Hommage à un grand homme

« Comment vas-tu, mon cher Philippe ? ». C’est par ces mots que Gaetan Mootoo commençait ces nombreuses conversations téléphoniques que nous avons eues tout au long de ces dizaines d’années où j’ai eu l’honneur de travailler avec lui, avant qu’il ne nous quitte brutalement dans cette nuit maudite de vendredi à samedi.

D’une classe irréprochable, presque dandy, même au coeur de la brousse, Gaetan était surtout quelqu’un pour qui l’Humain signifiait quelque chose. Il était sans cesse à l’écoute, prêt à entendre le plus pauvre individu.

À travers toute l’Afrique de l’Ouest, il a été un cauchemar pour les dirigeants de ces pays-là, car il représentait la vérité et leur renvoyait dans la face la souffrance qu’il avait su entendre sur le terrain

À travers toute l’Afrique de l’Ouest, il a été un cauchemar pour les dirigeants de ces pays-là, car il représentait la vérité et leur renvoyait dans la face la souffrance qu’il avait su entendre sur le terrain et lors de ces innombrables rencontres sur le terrain ou à Paris. Même si ces dirigeants avaient parfois pu survivre grâce à lui lorsqu’ils étaient eux-mêmes des opposants malmenés. L’un d’entre eux l’appela d’ailleurs un jour à la maison, en lui disant : « Mais enfin, Gaëtan, c’est quoi ce rapport ? On se connaît quand même depuis longtemps ! — Justement, lui répondit-il. Tu devrais savoir que ce serait ton tour, si tu te permets de telles choses ».

Il exigeait des comptes, mais il en rendait aussi.

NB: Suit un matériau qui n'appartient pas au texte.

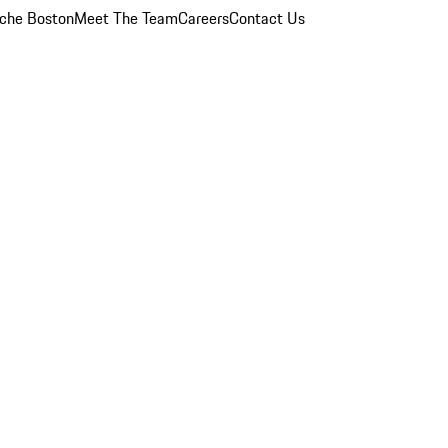
che Boston
Meet The Team
Careers
Contact Us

Ainsi, j’ai eu l’occasion avec Alex Neve de le voir rendre visite à des victimes en Côte d’Ivoire, pour leur montrer le rapport qu’il avait écrit sur base de leur témoignage. Il prenait le temps de feuilleter avec elles le rapport, soulignant du doigt les passages les concernant, le lisant pour celles qui ne savaient pas lire. Pas besoin de grandes théories sur l’implication des victimes dans les processus de changement... Il les mettait en oeuvre depuis longtemps déjà...

Gaëtan n’était pas un narcissique ; il a toujours préféré travailler dans l’ombre ; mais ne nous y perdons pas : ce fut sans doute l’un des plus grands influenceurs que cette région d’Afrique ait connue. Il a obtenu maints changements et améliorations qui auraient du lui valoir de nombreux prix et médailles. Mais il n’en avait rien à cirer. Ce sont les droits humains — à travers une fidélité sans épreuve à Amnesty— qui le guidaient, pas la notoriété.

« Gaëtan Mootoo a accompagné des générations entières de défenseurs des droits humains. »

Gaëtan était aussi quelqu’un qui vous donnait l’impression d’être la seule personne qui compte au monde. Patient, il prenait le temps de vous apprendre avec délicatesse et finesse les bases du métier. Et surtout, surtout, il a accompagné des générations entières de défenseurs des droits humains.

Encore tout récemment, j’ai eu l’occasion de parler avec un couple de défenseurs de la région qu’il m’avait présenté. Ces derniers m’ont expliqué en long et en large comment il les aidait pour préparer le travail de plaidoyer à l’occasion d’un sommet régional de chefs d’état...
On ne pourra que regretter qu’on ne lui ai pas collé de force la fonction de formateur. Il aurait pu la mener sur le terrain.

Gaëtan n’avait pas d’horaires non plus. Il travaillait de façon inimaginable, se dépensant sans compter. On avait envie de lui dire régulièrement : « mais arrête-toi un petit peu... ». Mais le monde n’attendait pas.

Et le monde l’a rattrapé peut-être. Sa mort violente a fait un trou dans mon coeur comme à des milliers de personnes un peu partout dans le monde.
Mais la vigueur de ton engagement doit nous pousser à continuer le combat. Ca va être triste et difficile. Mais il le faut. Merci pour tout.